First of all, it is important to note that whenever a question of which drug to use arises, a number of factors should be taken into consideration, that is to say: prescribing a treatment is not simply a game of matching condition to drug (I am not saying that this is what the OP is saying or implying, this is just to illustrate that the process is complicated).
The physician should take into account the patient's main complaint (current condition), age, weight, sex (particularly important for hair loss...), sensitivities (if any are known), physical condition, underlying diseases (if any), other concurrent drugs, and more. These are all "filters" of a sort that help the physician narrow down the list of possible drugs that may be suitable for the patient's current predicament (this question deals with two therapeutic options, but sometimes there are many more drugs to choose from, e.g. when starting treatment for hypertension).

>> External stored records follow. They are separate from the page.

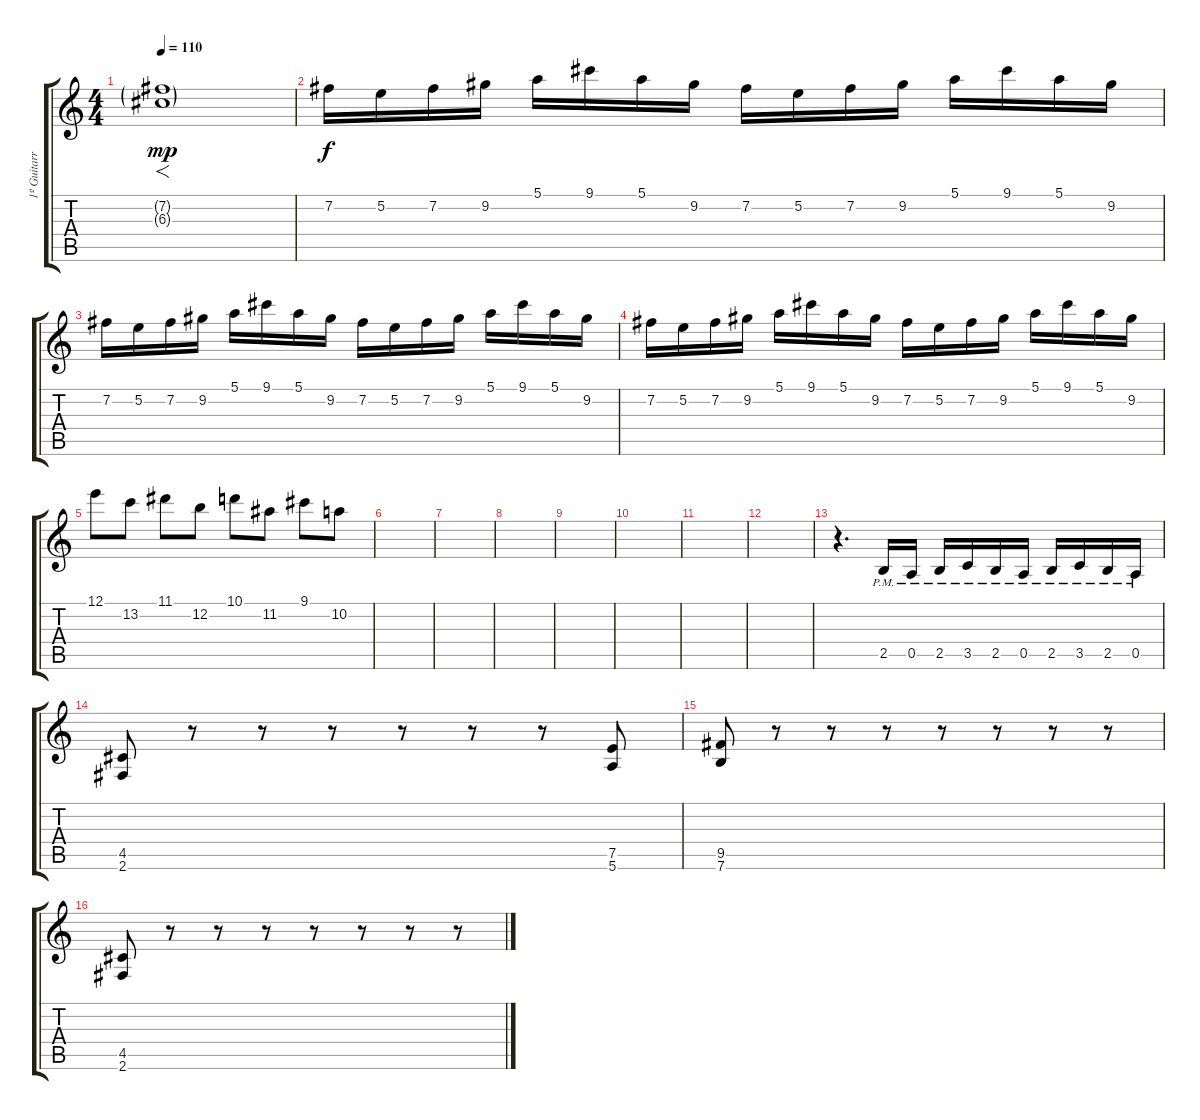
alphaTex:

\track ("1º Guitarra" "1º Guitarr") {instrument overdrivenguitar}
\staff {score tabs}
\tuning (E4 B3 G3 D3 A2 E2) {hide}
\ts (4 4)
\tempo 110
\clef g2
\ks c
(7.2{g} 6.3{g}).1{f dy mp instrument overdrivenguitar} |
7.2.16{dy f} 5.2.16 7.2.16 9.2.16 5.1.16 9.1.16 5.1.16 9.2.16 7.2.16 5.2.16 7.2.16 9.2.16 5.1.16 9.1.16 5.1.16 9.2.16 |
7.2.16 5.2.16 7.2.16 9.2.16 5.1.16 9.1.16 5.1.16 9.2.16 7.2.16 5.2.16 7.2.16 9.2.16 5.1.16 9.1.16 5.1.16 9.2.16 |
7.2.16 5.2.16 7.2.16 9.2.16 5.1.16 9.1.16 5.1.16 9.2.16 7.2.16 5.2.16 7.2.16 9.2.16 5.1.16 9.1.16 5.1.16 9.2.16 |
12.1.8 13.2.8 11.1.8 12.2.8 10.1.8 11.2.8 9.1.8 10.2.8 |
|
|
|
|
|
|
|
r.4{d} 2.5{pm}.16 0.5{pm}.16 2.5{pm}.16 3.5{pm}.16 2.5{pm}.16 0.5{pm}.16 2.5{pm}.16 3.5{pm}.16 2.5{pm}.16 0.5{pm}.16 |
(4.5 2.6).8{instrument distortionguitar} r.8 r.8 r.8 r.8 r.8 r.8 (7.5 5.6).8 |
(9.5 7.6).8 r.8 r.8 r.8 r.8 r.8 r.8 r.8 |
(4.5 2.6).8{instrument distortionguitar} r.8 r.8 r.8 r.8 r.8 r.8 r.8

In addition, doctors also apply more subjective considerations to their decisions, such as their good judgement and experience, knowledge of drug prices (even if this is not a pure medical consideration, the doctor may apply it if he thinks that it's better for a patient to take a slightly less effective drug which is cheaper and the patient will be able to afford it, than if the patient will not be taking any treatment because the better option is more expensive/unavailable to the patient), and more.

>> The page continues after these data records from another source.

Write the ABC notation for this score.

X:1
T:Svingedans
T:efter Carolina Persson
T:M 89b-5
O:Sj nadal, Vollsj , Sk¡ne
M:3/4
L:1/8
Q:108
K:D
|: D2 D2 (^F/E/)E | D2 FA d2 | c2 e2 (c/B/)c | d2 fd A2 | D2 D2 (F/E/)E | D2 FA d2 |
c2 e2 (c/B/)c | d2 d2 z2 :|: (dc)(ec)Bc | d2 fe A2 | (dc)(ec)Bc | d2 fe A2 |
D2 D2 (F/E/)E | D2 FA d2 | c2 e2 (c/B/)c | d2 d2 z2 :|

Now, on the topic of this question:
Your comparison between minoxidil and finasteride is quite on-spot. You could also say that minoxidil is even more available on account that is is an over-the-counter drug, while finasteride requires a doctor's prescription.
In that case, minoxidil would surely be preferred by most clinicians. The cases when finasteride would be preferable to minoxidil are more limited and may include the following:
- Hypersensitivity to minoxidil (as with any drug, probably rare but should be borne in mind). Even susceptibility for non-dangerous side effects may cause a patient to avoid using minoxidil.
- Minoxidil was tried and found to be ineffective - this is a common issue in drug therapy, and for that reason it is good to have first-line therapy, second-line therapy, third-line therapy and so on.
Also, according to a publication of the AAFP (American Academy of Family Physicians): "Finasteride (Propecia), 1 mg per day orally, is approved to treat androgenetic alopecia in men for whom topical minoxidil has been ineffective."
- Finasteride is available as a topical solution but also as a tablet. Minoxidil tablets are not used for treatment of hair loss, only for treatment of hypertension. Some patients may prefer to conveniently take a finasteride tablet than apply/rub a minoxidil solution/foam on their head, particularly if they are in a an environment where it would be less convenient to use the topical form.
In conclusion, the selection of a treatment is based on both the doctor's and patient's preferences. These may not always be the same, but the final selection should be some average of both, so even when one alternative seems to shine above all others, it may not always be that way for all patients.